Collected data:
☆ ☆ ☆ ☆
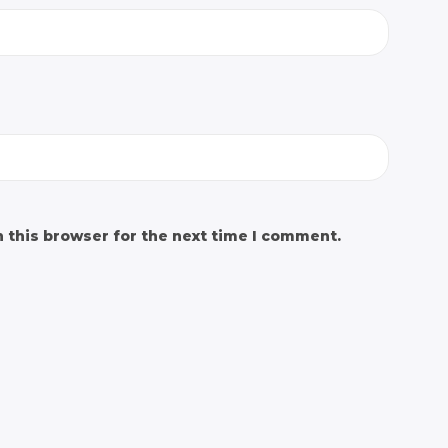
 this browser for the next time I comment.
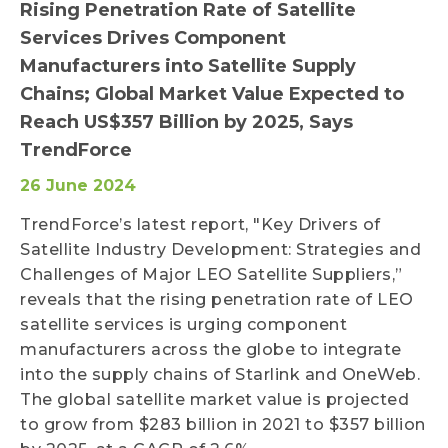
Rising Penetration Rate of Satellite
Services Drives Component
Manufacturers into Satellite Supply
Chains; Global Market Value Expected to
Reach US$357 Billion by 2025, Says
TrendForce
26 June 2024
TrendForce’s latest report, "Key Drivers of
Satellite Industry Development: Strategies and
Challenges of Major LEO Satellite Suppliers,”
reveals that the rising penetration rate of LEO
satellite services is urging component
manufacturers across the globe to integrate
into the supply chains of Starlink and OneWeb.
The global satellite market value is projected
to grow from $283 billion in 2021 to $357 billion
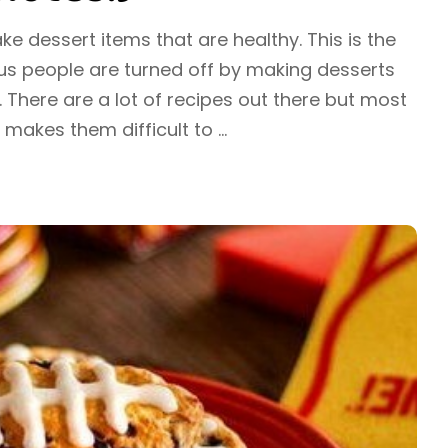
ake dessert items that are healthy. This is the
s people are turned off by making desserts
. There are a lot of recipes out there but most
y makes them difficult to
...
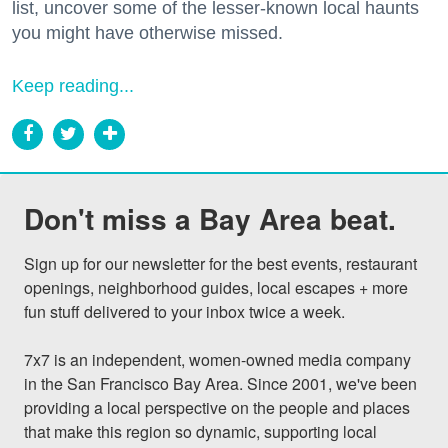
list, uncover some of the lesser-known local haunts
you might have otherwise missed.
Keep reading...
Don't miss a Bay Area beat.
Sign up for our newsletter for the best events, restaurant 
openings, neighborhood guides, local escapes + more 
fun stuff delivered to your inbox twice a week.

7x7 is an independent, women-owned media company 
in the San Francisco Bay Area. Since 2001, we've been 
providing a local perspective on the people and places 
that make this region so dynamic, supporting local 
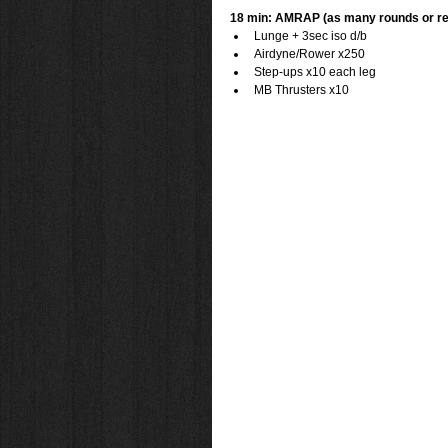
18 min: AMRAP (as many rounds or re
Lunge + 3sec iso d/b  
Airdyne/Rower x250  
Step-ups x10 each leg  
MB Thrusters x10 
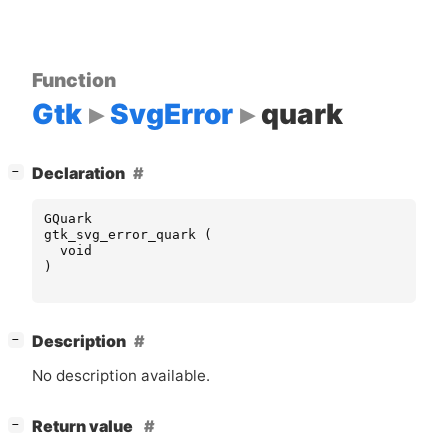
Function
Gtk
SvgError
quark
[
]
Declaration
−
GQuark
gtk_svg_error_quark
(
void
)
[
]
Description
−
No description available.
[
]
Return value
−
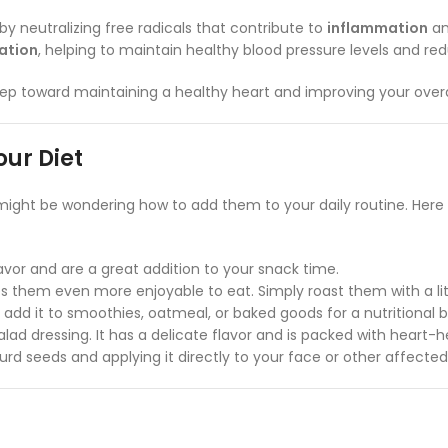
y neutralizing free radicals that contribute to
inflammation
a
lation
, helping to maintain healthy blood pressure levels and red
step toward maintaining a healthy heart and improving your overa
our Diet
 might be wondering how to add them to your daily routine. Her
avor and are a great addition to your snack time.
 them even more enjoyable to eat. Simply roast them with a littl
add it to smoothies, oatmeal, or baked goods for a nutritional b
alad dressing. It has a delicate flavor and is packed with heart-h
ourd seeds and applying it directly to your face or other affected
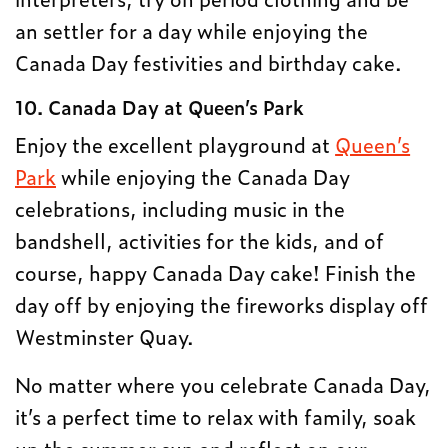
an settler for a day while enjoying the
Canada Day festivities and birthday cake.
10. Canada Day at Queen’s Park
Enjoy the excellent playground at
Queen’s
Park
while enjoying the Canada Day
celebrations, including music in the
bandshell, activities for the kids, and of
course, happy Canada Day cake! Finish the
day off by enjoying the fireworks display off
Westminster Quay.
No matter where you celebrate Canada Day,
it’s a perfect time to relax with family, soak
☆ ☆ ☆ ☆
→ TASK: Please gather every line in the records above that contains the word "might", and copy each one out.

→ TASK ANSWER:
you might have otherwise missed.
 might be wondering how to add them to your daily routine. Her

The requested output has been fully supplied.